The treatment of acute diverticulitis in the setting of contamination can be safely treated with resection, primary anastomosis, and proximal diversion as opposed to a HP in certain circumstances. Given the decreased morbidity of subsequent loop ileostomy takedown compared with a Hartmann's reversal, this procedure should be given consideration in the management of acute, perforated diverticulitis but may not be warranted in cases of feculent peritonitis.

摘要

背景

急性憩室炎合并粪便或脓性腹膜炎的紧急手术治疗传统上是 Hartmann 手术(HP)。在复杂憩室病中,对于高风险吻合口,是否可以进行直接切除吻合和近端转流术,目前仍存在争议。
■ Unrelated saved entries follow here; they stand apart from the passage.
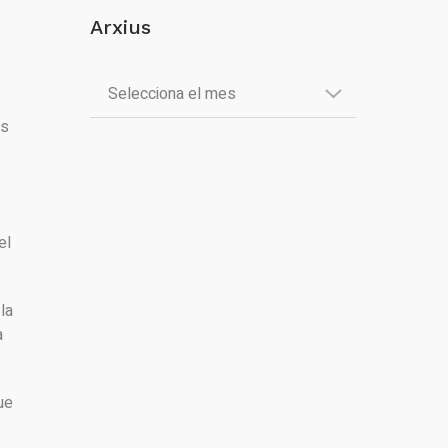
Arxius
es
el
la
a
ue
与回肠造口术相比,Hartmann 手术的逆转对于许多患者来说是预防性的,因为这会导致永久性造口。我们的研究比较了接受 HP 与直接切除吻合和近端转流术(PAPD)治疗穿孔性憩室炎患者的手术结果。

方法

从 2005 年至 2009 年,国家外科质量改进计划(NSQIP)数据库中检索到所有穿孔性憩室炎病例,这些病例被归类为污染或脏/感染。患者分为 HP 或 PAPD 组,建立逻辑回归模型来控制患者人口统计学、合并症、围手术期风险和疾病严重程度,以确定手术程序对结果的影响。

结果

符合纳入标准的患者有 2018 例,其中 340 例(17%)接受了 PAPD,其余患者接受了 HP。感染结果的显著独立预测因素是饮酒、术前败血症和手术时间。两种手术方法在感染并发症、返回手术室、延长呼吸机使用时间、死亡或住院时间方面无显著差异。仅考虑脏/感染病例时,行 PAPD 的死亡率是行 HP 的两倍。

结论

在污染的情况下,急性憩室炎的治疗可以安全地采用切除、直接吻合和近端转流术,而不是在某些情况下采用 HP。与 Hartmann 手术的逆转相比,随后的回肠造口术的发病率较低,因此在急性穿孔性憩室炎的治疗中应考虑这种手术,但在粪便性腹膜炎的情况下可能没有必要。